In an article forthcoming in the Berkeley Technology Law Journal, University of Pennsylvania Carey Law School Professor of Law Shyamkrishna Balganesh contends that courts should allow technical experts to testify in software copyright cases so that lay judges and juries can better understand the meaning of computer languages and computer codes.
In “The Use of Technical Experts in Software Copyright Cases: Rectifying the Ninth Circuit’s ‘Nutty’ Rule,” Balganesh and co-author Peter Menell, Koret Professor of Law at Berkeley Law and Director of the Berkeley Center for Law & Technology, write that the Ninth Circuit’s recent decision in Antonick v. Electronic Arts was a “shocking departure from the decisions of every other circuit that has confronted software copyright infringement litigation.” The authors note that the court reaffirmed a bar on expert testimony in copyright disputes established by Krofft Television Prods., Inc. v. McDonald’s Corp. – a case that is more than 40 years old, before highly technological computer software code became a frequent litigation subject.

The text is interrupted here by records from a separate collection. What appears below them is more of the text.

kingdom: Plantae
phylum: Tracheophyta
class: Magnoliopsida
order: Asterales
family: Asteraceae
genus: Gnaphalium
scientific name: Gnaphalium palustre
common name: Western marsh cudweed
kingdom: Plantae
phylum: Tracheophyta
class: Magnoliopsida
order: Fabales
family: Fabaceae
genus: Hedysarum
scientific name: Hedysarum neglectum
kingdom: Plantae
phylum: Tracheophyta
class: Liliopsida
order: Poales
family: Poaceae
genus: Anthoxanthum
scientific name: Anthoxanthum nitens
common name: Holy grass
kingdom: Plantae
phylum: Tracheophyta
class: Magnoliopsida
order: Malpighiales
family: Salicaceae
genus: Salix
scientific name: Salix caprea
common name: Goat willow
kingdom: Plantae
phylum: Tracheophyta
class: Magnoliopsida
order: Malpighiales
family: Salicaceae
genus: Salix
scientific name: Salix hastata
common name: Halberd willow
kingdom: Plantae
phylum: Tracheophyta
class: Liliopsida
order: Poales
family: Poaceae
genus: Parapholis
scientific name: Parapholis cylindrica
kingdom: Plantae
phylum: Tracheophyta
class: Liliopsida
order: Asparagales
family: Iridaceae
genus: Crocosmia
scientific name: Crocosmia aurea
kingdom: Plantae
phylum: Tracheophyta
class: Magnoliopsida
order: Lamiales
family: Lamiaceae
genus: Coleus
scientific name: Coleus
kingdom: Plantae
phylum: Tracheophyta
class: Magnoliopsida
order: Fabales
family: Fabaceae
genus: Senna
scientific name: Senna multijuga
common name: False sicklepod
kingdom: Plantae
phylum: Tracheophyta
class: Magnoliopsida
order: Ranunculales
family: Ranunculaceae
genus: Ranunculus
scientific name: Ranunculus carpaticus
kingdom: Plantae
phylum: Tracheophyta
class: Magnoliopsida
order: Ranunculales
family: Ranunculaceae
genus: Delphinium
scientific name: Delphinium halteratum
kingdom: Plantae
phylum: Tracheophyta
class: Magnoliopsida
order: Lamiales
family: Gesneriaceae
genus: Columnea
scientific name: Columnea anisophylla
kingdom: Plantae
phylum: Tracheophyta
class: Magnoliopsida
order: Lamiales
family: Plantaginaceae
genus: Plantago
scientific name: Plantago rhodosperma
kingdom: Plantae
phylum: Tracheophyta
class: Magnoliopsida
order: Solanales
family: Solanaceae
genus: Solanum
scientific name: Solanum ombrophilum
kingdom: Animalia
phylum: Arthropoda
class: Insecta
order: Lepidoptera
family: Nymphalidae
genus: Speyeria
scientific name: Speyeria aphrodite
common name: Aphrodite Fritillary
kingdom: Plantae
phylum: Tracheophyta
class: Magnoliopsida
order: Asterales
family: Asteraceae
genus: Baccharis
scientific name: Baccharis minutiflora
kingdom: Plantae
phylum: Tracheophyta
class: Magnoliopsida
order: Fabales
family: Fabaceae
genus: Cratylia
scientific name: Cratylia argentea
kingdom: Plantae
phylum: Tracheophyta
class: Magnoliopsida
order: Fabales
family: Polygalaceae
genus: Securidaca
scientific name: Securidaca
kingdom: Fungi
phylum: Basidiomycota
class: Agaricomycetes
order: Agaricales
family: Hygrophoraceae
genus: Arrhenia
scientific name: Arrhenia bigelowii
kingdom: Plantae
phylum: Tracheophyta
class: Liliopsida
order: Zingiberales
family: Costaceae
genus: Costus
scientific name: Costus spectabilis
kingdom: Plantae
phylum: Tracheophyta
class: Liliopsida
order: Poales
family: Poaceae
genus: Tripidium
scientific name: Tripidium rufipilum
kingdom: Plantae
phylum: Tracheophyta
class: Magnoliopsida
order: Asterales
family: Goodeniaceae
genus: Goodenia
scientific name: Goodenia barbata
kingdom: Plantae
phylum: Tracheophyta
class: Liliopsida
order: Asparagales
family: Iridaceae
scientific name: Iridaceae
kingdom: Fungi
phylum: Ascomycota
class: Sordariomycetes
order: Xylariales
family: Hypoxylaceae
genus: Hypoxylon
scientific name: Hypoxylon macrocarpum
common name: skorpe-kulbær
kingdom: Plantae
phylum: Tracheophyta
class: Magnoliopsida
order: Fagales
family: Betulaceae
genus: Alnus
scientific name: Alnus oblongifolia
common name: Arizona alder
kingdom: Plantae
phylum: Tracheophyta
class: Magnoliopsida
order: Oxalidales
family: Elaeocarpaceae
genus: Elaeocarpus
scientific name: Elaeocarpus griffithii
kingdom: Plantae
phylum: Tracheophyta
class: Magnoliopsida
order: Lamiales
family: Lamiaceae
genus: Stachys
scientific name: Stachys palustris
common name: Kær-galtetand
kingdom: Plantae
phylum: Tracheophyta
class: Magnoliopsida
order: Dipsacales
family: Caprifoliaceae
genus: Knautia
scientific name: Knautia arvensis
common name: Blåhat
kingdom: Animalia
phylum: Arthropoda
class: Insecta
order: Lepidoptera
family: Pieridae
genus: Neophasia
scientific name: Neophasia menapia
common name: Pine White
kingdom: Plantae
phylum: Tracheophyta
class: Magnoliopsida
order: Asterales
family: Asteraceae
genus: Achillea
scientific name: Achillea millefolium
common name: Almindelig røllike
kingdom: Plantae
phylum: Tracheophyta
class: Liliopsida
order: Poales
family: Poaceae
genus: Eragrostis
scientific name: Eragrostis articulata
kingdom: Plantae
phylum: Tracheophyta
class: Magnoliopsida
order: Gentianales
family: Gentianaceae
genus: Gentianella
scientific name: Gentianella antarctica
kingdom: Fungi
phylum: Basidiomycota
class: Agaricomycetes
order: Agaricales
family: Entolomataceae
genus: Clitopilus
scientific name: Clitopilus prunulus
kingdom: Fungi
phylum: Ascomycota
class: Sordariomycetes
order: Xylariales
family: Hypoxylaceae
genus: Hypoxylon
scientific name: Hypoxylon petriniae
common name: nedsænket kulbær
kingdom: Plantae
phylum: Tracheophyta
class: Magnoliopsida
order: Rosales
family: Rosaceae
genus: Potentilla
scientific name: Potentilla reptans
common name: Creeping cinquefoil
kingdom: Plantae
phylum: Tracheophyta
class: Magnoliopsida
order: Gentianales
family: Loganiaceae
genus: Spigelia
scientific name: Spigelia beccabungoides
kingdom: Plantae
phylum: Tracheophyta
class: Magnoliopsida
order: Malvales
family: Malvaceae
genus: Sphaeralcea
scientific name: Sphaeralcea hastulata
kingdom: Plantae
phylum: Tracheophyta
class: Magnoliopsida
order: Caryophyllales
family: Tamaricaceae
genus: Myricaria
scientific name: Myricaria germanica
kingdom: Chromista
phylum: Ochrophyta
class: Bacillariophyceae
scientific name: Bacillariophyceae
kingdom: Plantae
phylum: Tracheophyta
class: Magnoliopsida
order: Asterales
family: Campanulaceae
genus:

In Antonick, the authors write, the court held “that lay juries must decipher and analyze software code – distinct hexadecimal assembly code languages for different processors – without the assistance of expert witnesses, a rule that the authoring judge characterized at the oral argument as ‘nutty.’” Balganesh and Menell contend that the ruling ignores “the key distinction between the use of technical experts to analyze substantial similarity as opposed to enabling lay judges and jurors to perceive the underlying works.”
The authors drew a non-technical copyright comparison to illustrate their point.
“Just as it would be absurd to ask a lay jury with no familiarity with Kanji characters to assess whether a translation of Harry Potter and the Philosopher’s Stone into Japanese infringed on the English original without the aid of a bilingual translator, it makes no sense to ask a non-technical jury to compare computer source codes written in different assembly languages to determine substantial similarity without expert assistance.”
A member of the Law School faculty since 2009, Balganesh focuses his scholarship on understanding how intellectual property law and innovation policy can benefit from the use of ideas, concepts, and structures from different areas of the common law, especially private law. His most recent work examines the intellectual history of U.S. copyright law, showing how it evolved from a private law regime to a public law based system.
While at Yale Law School, he was an Articles & Essays Editor of the Yale Law Journal and a Student Fellow at the Information Society Project (ISP). Prior to that he spent two years as a Rhodes Scholar at Balliol College, Oxford.
Balganesh was elected to the American Law Institute (ALI) in 2017.